May 29, 2024

Whitehouse Reups Call for Passage of SCERT Act Following Alito Refusal to Recuse from January 6th Cases Despite MAGA Battle Flags Having Flown From His Homes

Washington, DC – U.S. Senator Sheldon Whitehouse (D-RI), Chair of the Judiciary Subcommittee on Federal Courts, today responded to Supreme Court Justice Samuel Alito’s letter addressed to Senate Majority Whip Dick Durbin (D-IL) and Whitehouse, in which Justice Alito refused to recuse from cases related to the January 6th insurrection, despite the display of MAGA battle flags at two of his homes.

“Justice Alito’s story conflicts with the accounts of other people involved, and the Supreme Court — uniquely in all of government — has no mechanism for getting to the truth.  If the Court won’t create one, then we need to, and my SCERT Act would do that,” said Whitehouse.

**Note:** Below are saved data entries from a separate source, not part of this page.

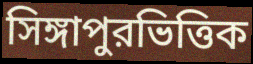
সিঙ্গাপুরভিত্তিক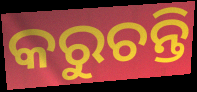
କରୁଚନ୍ତି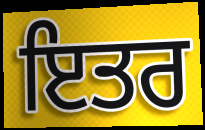
ਇਤਰ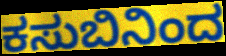
ಕಸುಬಿನಿಂದ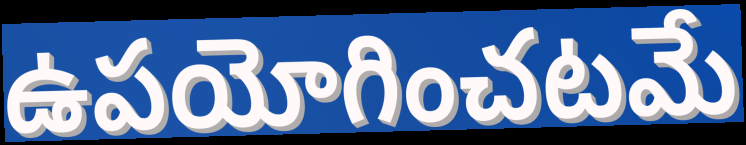
ఉపయోగించటమే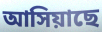
আসিয়াছেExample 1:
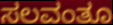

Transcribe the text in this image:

ಸಲವಂತೂ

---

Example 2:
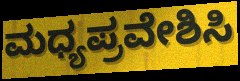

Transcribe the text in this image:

ಮಧ್ಯಪ್ರವೇಶಿಸಿ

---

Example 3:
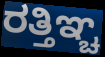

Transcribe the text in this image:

ರತ್ತಿಞ್ಚ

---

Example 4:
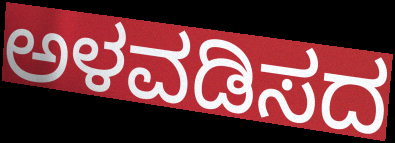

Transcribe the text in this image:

ಅಳವಡಿಸದ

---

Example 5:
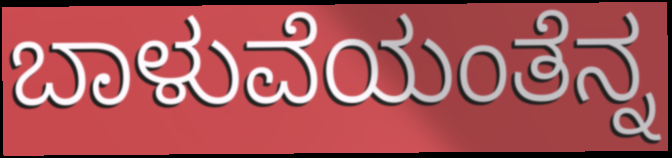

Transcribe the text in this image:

ಬಾಳುವೆಯಂತೆನ್ನ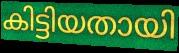
കിട്ടിയതായി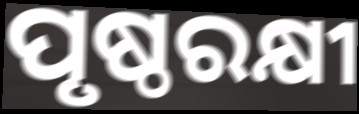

Two reports from The New York Times indicate that MAGA battle flags carried by insurrectionists at the Capitol on January 6th were flown at two of Justice Alito’s residences.  In a letter sent last week to Chief Justice John Roberts, Durbin and Whitehouse called on the Chief Justice to implement an enforceable code of conduct at the Court, and requested a meeting with the Chief Justice to discuss the Supreme Court’s worsening ethics crisis.  The letter also requested that the Chief Justice ensure Justice Alito recuses from cases related to the January 6th insurrection.

Whitehouse’s Supreme Court Ethics, Recusal, and Transparency (SCERT) Act was advanced by the Senate Judiciary Committee last July.  The bill would require Supreme Court justices to adopt a binding code of conduct, create a mechanism to investigate alleged violations of the code of conduct and other laws, improve disclosure and transparency when a justice has a connection to a party or amicus before the Court, end the practice of justices ruling on their own conflicts of interests, and require justices to explain their recusal decisions to the public. 

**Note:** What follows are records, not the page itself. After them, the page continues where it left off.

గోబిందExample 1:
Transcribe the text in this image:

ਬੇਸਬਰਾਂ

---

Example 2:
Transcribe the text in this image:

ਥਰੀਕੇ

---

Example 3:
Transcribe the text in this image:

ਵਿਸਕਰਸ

Congress has an appropriate and well-established role in oversight of the judiciary and updating ethics laws that apply to federal officials, including justices and judges.  Congress passed the Ethics in Government Act and judicial recusal law, which expressly apply to the justices.  Congress also created through statute the Judicial Conference, which administers financial disclosure laws for the entire judiciary.